Another Bite at the Apple: Risk Appetite Revisited is the first report in a three-part series on how insurers can use risk appetite more effectively. Towers Watson explores how insurers can enhance risk appetite by improving its articulation through clearer linkages to mission and strategies. Parts 2 and 3 will explore how to operationalize risk appetite by implementing near-real-time monitoring tools and linking enterprise risk tolerances more closely to local risk limits.
Risk appetite is part of the foundation of enterprise risk management, which is essential for an insurer to make good on promises in its mission statement. It allows a company to express an identified set of risk-trading opportunities and set boundaries on its risk trading among those opportunities. By now, most insurers have developed risk appetite statements and discussed them with their boards. But many are questioning the value of the exercise.

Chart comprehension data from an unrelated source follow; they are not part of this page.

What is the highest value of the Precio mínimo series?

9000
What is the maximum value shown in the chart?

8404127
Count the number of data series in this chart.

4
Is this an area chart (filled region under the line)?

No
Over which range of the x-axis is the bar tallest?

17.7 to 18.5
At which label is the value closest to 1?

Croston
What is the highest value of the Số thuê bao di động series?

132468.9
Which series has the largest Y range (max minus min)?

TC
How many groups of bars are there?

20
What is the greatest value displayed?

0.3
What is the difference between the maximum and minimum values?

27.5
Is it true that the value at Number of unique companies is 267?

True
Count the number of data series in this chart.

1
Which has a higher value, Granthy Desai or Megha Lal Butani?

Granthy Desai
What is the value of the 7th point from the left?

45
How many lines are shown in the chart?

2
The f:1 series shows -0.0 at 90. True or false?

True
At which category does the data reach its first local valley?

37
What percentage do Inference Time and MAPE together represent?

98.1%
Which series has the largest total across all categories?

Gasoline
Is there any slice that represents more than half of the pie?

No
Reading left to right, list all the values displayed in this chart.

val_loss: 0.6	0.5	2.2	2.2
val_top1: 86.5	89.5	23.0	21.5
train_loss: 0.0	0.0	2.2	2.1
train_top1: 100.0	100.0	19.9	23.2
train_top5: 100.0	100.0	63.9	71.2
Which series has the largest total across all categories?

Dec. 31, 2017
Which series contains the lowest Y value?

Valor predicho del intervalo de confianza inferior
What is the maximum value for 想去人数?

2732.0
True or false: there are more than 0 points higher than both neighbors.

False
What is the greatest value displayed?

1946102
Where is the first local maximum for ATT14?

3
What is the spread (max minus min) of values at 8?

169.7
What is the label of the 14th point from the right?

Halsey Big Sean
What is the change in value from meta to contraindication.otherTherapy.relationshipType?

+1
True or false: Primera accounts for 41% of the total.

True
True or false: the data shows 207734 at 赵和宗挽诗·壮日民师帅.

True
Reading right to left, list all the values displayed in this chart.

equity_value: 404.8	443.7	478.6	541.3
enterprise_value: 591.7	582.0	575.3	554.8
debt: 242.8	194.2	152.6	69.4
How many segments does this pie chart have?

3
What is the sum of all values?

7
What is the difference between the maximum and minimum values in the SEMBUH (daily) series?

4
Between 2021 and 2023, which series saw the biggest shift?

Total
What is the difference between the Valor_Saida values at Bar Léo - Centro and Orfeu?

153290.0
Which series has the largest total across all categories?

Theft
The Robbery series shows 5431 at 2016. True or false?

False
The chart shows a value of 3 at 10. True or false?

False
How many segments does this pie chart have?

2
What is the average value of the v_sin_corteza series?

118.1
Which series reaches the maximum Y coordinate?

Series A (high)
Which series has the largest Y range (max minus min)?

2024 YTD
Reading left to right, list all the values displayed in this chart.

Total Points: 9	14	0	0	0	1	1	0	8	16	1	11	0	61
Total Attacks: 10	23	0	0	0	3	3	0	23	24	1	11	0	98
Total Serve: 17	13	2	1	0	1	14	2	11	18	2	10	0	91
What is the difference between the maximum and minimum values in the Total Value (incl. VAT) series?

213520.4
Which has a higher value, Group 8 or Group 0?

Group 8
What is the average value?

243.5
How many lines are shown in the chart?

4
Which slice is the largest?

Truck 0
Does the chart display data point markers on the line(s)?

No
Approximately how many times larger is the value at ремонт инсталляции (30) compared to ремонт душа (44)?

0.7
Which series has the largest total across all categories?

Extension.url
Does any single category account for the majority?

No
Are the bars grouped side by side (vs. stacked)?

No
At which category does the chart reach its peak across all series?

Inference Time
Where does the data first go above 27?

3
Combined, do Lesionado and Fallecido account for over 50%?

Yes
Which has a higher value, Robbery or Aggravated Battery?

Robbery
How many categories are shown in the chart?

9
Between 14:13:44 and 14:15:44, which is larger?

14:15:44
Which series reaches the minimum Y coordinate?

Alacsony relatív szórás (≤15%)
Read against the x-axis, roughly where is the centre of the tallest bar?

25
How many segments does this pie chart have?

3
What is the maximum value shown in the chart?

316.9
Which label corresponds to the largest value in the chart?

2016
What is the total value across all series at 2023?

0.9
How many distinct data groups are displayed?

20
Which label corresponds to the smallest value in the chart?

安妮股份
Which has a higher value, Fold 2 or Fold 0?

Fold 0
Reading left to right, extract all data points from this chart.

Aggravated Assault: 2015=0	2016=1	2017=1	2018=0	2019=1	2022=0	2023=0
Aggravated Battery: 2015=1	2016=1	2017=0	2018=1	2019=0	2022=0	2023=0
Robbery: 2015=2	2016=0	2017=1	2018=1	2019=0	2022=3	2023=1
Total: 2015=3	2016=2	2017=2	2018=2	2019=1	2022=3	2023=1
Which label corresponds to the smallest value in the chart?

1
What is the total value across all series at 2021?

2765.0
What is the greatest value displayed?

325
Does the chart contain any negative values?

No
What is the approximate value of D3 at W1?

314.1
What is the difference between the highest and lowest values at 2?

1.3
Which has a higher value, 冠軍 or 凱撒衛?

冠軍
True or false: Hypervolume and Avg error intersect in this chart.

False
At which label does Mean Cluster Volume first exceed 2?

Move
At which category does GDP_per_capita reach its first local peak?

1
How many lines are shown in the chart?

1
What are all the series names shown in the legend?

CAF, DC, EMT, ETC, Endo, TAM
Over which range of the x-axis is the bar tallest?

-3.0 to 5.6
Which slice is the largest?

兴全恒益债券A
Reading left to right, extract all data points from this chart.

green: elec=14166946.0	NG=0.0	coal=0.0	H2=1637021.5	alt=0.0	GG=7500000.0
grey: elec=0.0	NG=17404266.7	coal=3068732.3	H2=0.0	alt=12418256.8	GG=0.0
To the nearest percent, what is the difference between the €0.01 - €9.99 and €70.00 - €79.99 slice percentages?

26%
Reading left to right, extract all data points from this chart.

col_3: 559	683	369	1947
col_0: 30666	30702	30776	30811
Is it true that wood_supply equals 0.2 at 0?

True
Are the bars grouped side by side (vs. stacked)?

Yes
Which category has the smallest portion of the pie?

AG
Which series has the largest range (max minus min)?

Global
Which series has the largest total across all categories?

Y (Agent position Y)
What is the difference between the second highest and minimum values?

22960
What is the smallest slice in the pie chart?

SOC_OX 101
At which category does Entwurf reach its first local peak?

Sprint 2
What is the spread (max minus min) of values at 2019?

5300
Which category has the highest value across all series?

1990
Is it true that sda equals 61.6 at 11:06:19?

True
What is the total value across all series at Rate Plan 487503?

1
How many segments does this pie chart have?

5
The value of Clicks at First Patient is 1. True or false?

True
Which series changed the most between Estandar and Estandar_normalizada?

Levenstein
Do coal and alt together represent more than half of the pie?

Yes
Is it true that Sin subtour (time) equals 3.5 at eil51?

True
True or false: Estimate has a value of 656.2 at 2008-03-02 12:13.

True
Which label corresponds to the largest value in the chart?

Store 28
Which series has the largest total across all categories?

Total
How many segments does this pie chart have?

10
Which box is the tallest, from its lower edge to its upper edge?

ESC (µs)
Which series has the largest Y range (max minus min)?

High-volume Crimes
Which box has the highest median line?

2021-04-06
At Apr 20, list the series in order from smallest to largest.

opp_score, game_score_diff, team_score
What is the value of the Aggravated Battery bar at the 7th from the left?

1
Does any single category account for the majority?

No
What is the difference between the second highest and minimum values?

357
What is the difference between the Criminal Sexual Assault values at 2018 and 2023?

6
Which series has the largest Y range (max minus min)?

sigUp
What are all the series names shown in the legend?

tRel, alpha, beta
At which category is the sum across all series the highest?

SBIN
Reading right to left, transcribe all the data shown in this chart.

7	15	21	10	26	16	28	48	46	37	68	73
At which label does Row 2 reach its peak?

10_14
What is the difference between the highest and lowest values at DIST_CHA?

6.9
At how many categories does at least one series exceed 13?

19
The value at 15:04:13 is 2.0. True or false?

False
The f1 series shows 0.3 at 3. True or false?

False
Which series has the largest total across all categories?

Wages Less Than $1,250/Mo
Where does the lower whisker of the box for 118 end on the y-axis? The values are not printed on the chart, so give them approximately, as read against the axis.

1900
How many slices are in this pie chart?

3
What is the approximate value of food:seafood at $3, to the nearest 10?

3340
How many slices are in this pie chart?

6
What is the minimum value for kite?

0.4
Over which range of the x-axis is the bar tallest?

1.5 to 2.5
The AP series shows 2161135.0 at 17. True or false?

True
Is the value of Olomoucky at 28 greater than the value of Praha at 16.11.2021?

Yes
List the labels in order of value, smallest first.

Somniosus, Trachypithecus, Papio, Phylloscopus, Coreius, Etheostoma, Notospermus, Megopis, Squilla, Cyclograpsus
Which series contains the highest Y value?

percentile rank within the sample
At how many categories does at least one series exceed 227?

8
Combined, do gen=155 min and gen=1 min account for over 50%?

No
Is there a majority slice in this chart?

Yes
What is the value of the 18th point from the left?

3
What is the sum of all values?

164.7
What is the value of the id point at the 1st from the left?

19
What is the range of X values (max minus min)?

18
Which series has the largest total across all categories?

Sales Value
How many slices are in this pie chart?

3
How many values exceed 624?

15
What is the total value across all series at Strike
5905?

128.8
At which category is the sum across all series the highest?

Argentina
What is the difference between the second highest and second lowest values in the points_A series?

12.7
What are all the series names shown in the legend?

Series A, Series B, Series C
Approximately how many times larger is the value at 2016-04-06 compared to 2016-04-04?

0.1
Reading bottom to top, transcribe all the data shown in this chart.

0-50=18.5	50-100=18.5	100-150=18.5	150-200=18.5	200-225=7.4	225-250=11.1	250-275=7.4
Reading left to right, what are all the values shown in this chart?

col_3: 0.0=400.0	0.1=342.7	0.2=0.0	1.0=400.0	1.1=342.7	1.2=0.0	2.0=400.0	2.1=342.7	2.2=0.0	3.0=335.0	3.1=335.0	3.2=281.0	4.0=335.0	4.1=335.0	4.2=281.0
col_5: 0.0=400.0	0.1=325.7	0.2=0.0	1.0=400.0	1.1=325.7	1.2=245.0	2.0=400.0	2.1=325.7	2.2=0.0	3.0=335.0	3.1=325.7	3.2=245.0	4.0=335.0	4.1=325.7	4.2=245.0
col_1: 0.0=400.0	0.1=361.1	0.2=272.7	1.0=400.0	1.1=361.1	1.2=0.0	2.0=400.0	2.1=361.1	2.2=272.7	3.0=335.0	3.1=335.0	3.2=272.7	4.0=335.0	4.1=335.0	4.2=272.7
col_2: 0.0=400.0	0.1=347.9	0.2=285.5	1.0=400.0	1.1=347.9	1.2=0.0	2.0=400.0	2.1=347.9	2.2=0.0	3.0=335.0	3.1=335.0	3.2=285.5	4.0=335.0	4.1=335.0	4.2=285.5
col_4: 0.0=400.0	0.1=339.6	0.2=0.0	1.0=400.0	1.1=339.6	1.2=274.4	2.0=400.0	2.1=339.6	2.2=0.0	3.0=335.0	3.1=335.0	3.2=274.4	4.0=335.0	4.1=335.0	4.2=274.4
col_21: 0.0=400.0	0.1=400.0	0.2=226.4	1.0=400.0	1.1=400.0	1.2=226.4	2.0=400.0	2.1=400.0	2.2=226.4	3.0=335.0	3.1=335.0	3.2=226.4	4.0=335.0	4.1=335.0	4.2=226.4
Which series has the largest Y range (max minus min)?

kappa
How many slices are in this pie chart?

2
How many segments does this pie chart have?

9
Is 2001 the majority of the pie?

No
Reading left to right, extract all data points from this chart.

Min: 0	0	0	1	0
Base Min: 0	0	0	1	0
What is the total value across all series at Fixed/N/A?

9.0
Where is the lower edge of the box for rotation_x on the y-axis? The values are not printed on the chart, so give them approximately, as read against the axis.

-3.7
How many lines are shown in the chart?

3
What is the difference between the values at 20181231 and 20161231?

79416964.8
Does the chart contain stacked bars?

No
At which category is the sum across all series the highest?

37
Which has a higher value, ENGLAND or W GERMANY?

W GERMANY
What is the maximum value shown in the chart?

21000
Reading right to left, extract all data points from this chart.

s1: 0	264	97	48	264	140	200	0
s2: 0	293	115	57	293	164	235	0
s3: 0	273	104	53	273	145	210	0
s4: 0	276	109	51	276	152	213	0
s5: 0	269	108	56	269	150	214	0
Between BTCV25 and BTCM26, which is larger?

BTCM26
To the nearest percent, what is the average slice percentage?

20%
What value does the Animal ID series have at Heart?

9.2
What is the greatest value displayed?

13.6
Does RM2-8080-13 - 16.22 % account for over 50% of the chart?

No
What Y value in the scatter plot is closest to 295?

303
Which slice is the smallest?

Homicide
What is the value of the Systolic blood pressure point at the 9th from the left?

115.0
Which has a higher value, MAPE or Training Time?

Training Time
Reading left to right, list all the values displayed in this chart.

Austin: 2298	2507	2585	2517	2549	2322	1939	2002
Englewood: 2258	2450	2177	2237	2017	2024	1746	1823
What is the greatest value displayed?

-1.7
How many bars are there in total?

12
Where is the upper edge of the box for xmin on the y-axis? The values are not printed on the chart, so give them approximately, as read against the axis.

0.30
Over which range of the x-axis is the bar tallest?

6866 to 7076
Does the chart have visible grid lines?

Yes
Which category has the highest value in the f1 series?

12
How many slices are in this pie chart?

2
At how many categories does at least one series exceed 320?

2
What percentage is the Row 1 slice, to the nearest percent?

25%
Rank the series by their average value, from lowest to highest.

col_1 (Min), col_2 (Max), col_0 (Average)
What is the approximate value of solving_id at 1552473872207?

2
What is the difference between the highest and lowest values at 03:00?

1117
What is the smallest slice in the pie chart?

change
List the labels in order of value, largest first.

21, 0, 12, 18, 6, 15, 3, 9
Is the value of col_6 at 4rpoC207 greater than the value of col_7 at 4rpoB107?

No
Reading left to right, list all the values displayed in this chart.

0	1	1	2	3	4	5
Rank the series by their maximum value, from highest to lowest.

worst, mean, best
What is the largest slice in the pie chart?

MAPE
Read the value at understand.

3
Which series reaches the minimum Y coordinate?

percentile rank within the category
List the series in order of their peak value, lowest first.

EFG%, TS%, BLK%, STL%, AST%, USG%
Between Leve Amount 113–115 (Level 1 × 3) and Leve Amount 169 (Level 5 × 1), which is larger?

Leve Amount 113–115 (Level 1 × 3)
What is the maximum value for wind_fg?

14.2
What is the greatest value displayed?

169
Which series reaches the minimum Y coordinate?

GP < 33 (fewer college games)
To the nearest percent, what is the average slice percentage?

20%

Some insurers are questioning whether risk appetite policy statements provide good value when measured against the investment of time and senior management bandwidth. They are concerned that these statements aren’t sufficiently actionable, and that linkages to risk tolerances and limits are tenuous at best. Monitoring actual risks against limits and tolerances in a frequent and timely fashion is another concern some insurers cite.
The focus of many risk appetite statements is on losses to financial capital that are sufficient to impair the mission. Linking risk appetite to mission impairment leads to a broader view of risk appetite. Like the mission, the company’s risk appetite is enduring, but must be adaptive to changes in company circumstances and the external environment.